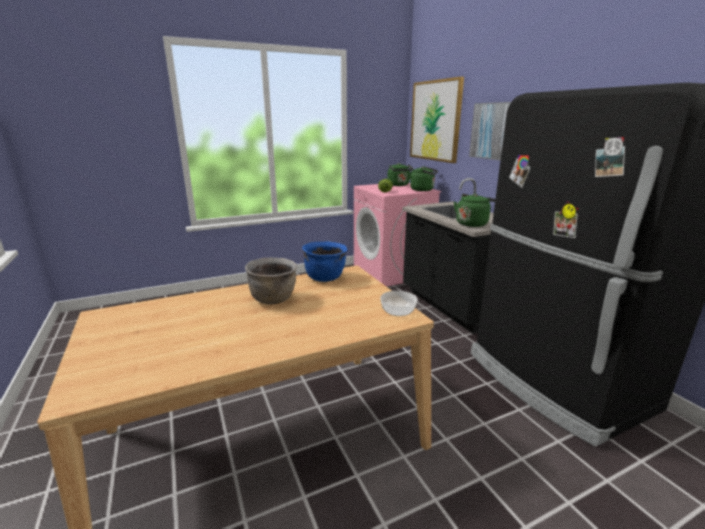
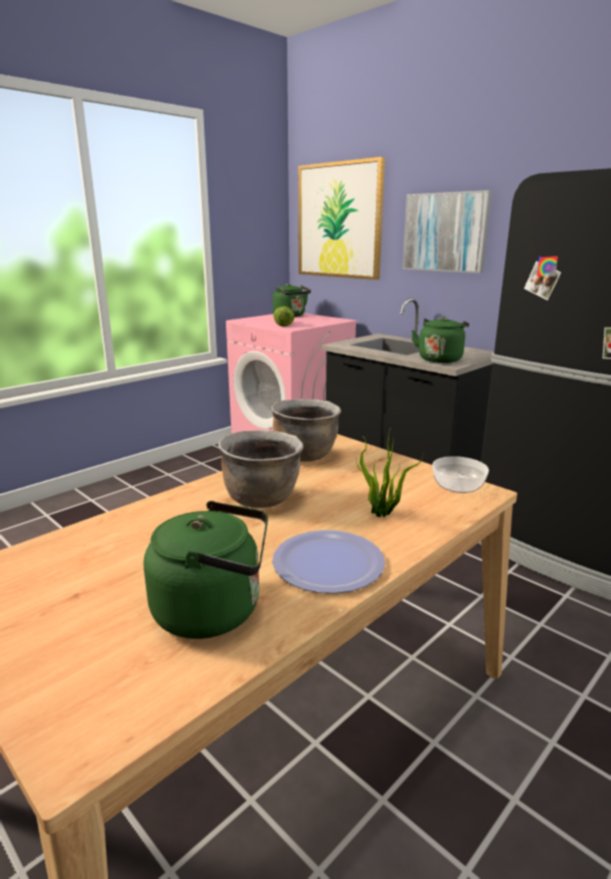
camera: 20 degrees left, 0 degrees up
blue cooking pot [302,242,347,282] -> brown cooking pot [271,399,341,462]
green kettle [410,166,438,191] -> green kettle moved to [144,501,268,639]
none -> plate [272,530,385,593]
none -> potted plant [356,427,424,517]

+ + + + +

### Exercise goal
From the line with "green kettle [410,166,438,191]" to the last line of the material, give every line again exactly, and only those lines.

### Written response
green kettle [410,166,438,191] -> green kettle moved to [144,501,268,639]
none -> plate [272,530,385,593]
none -> potted plant [356,427,424,517]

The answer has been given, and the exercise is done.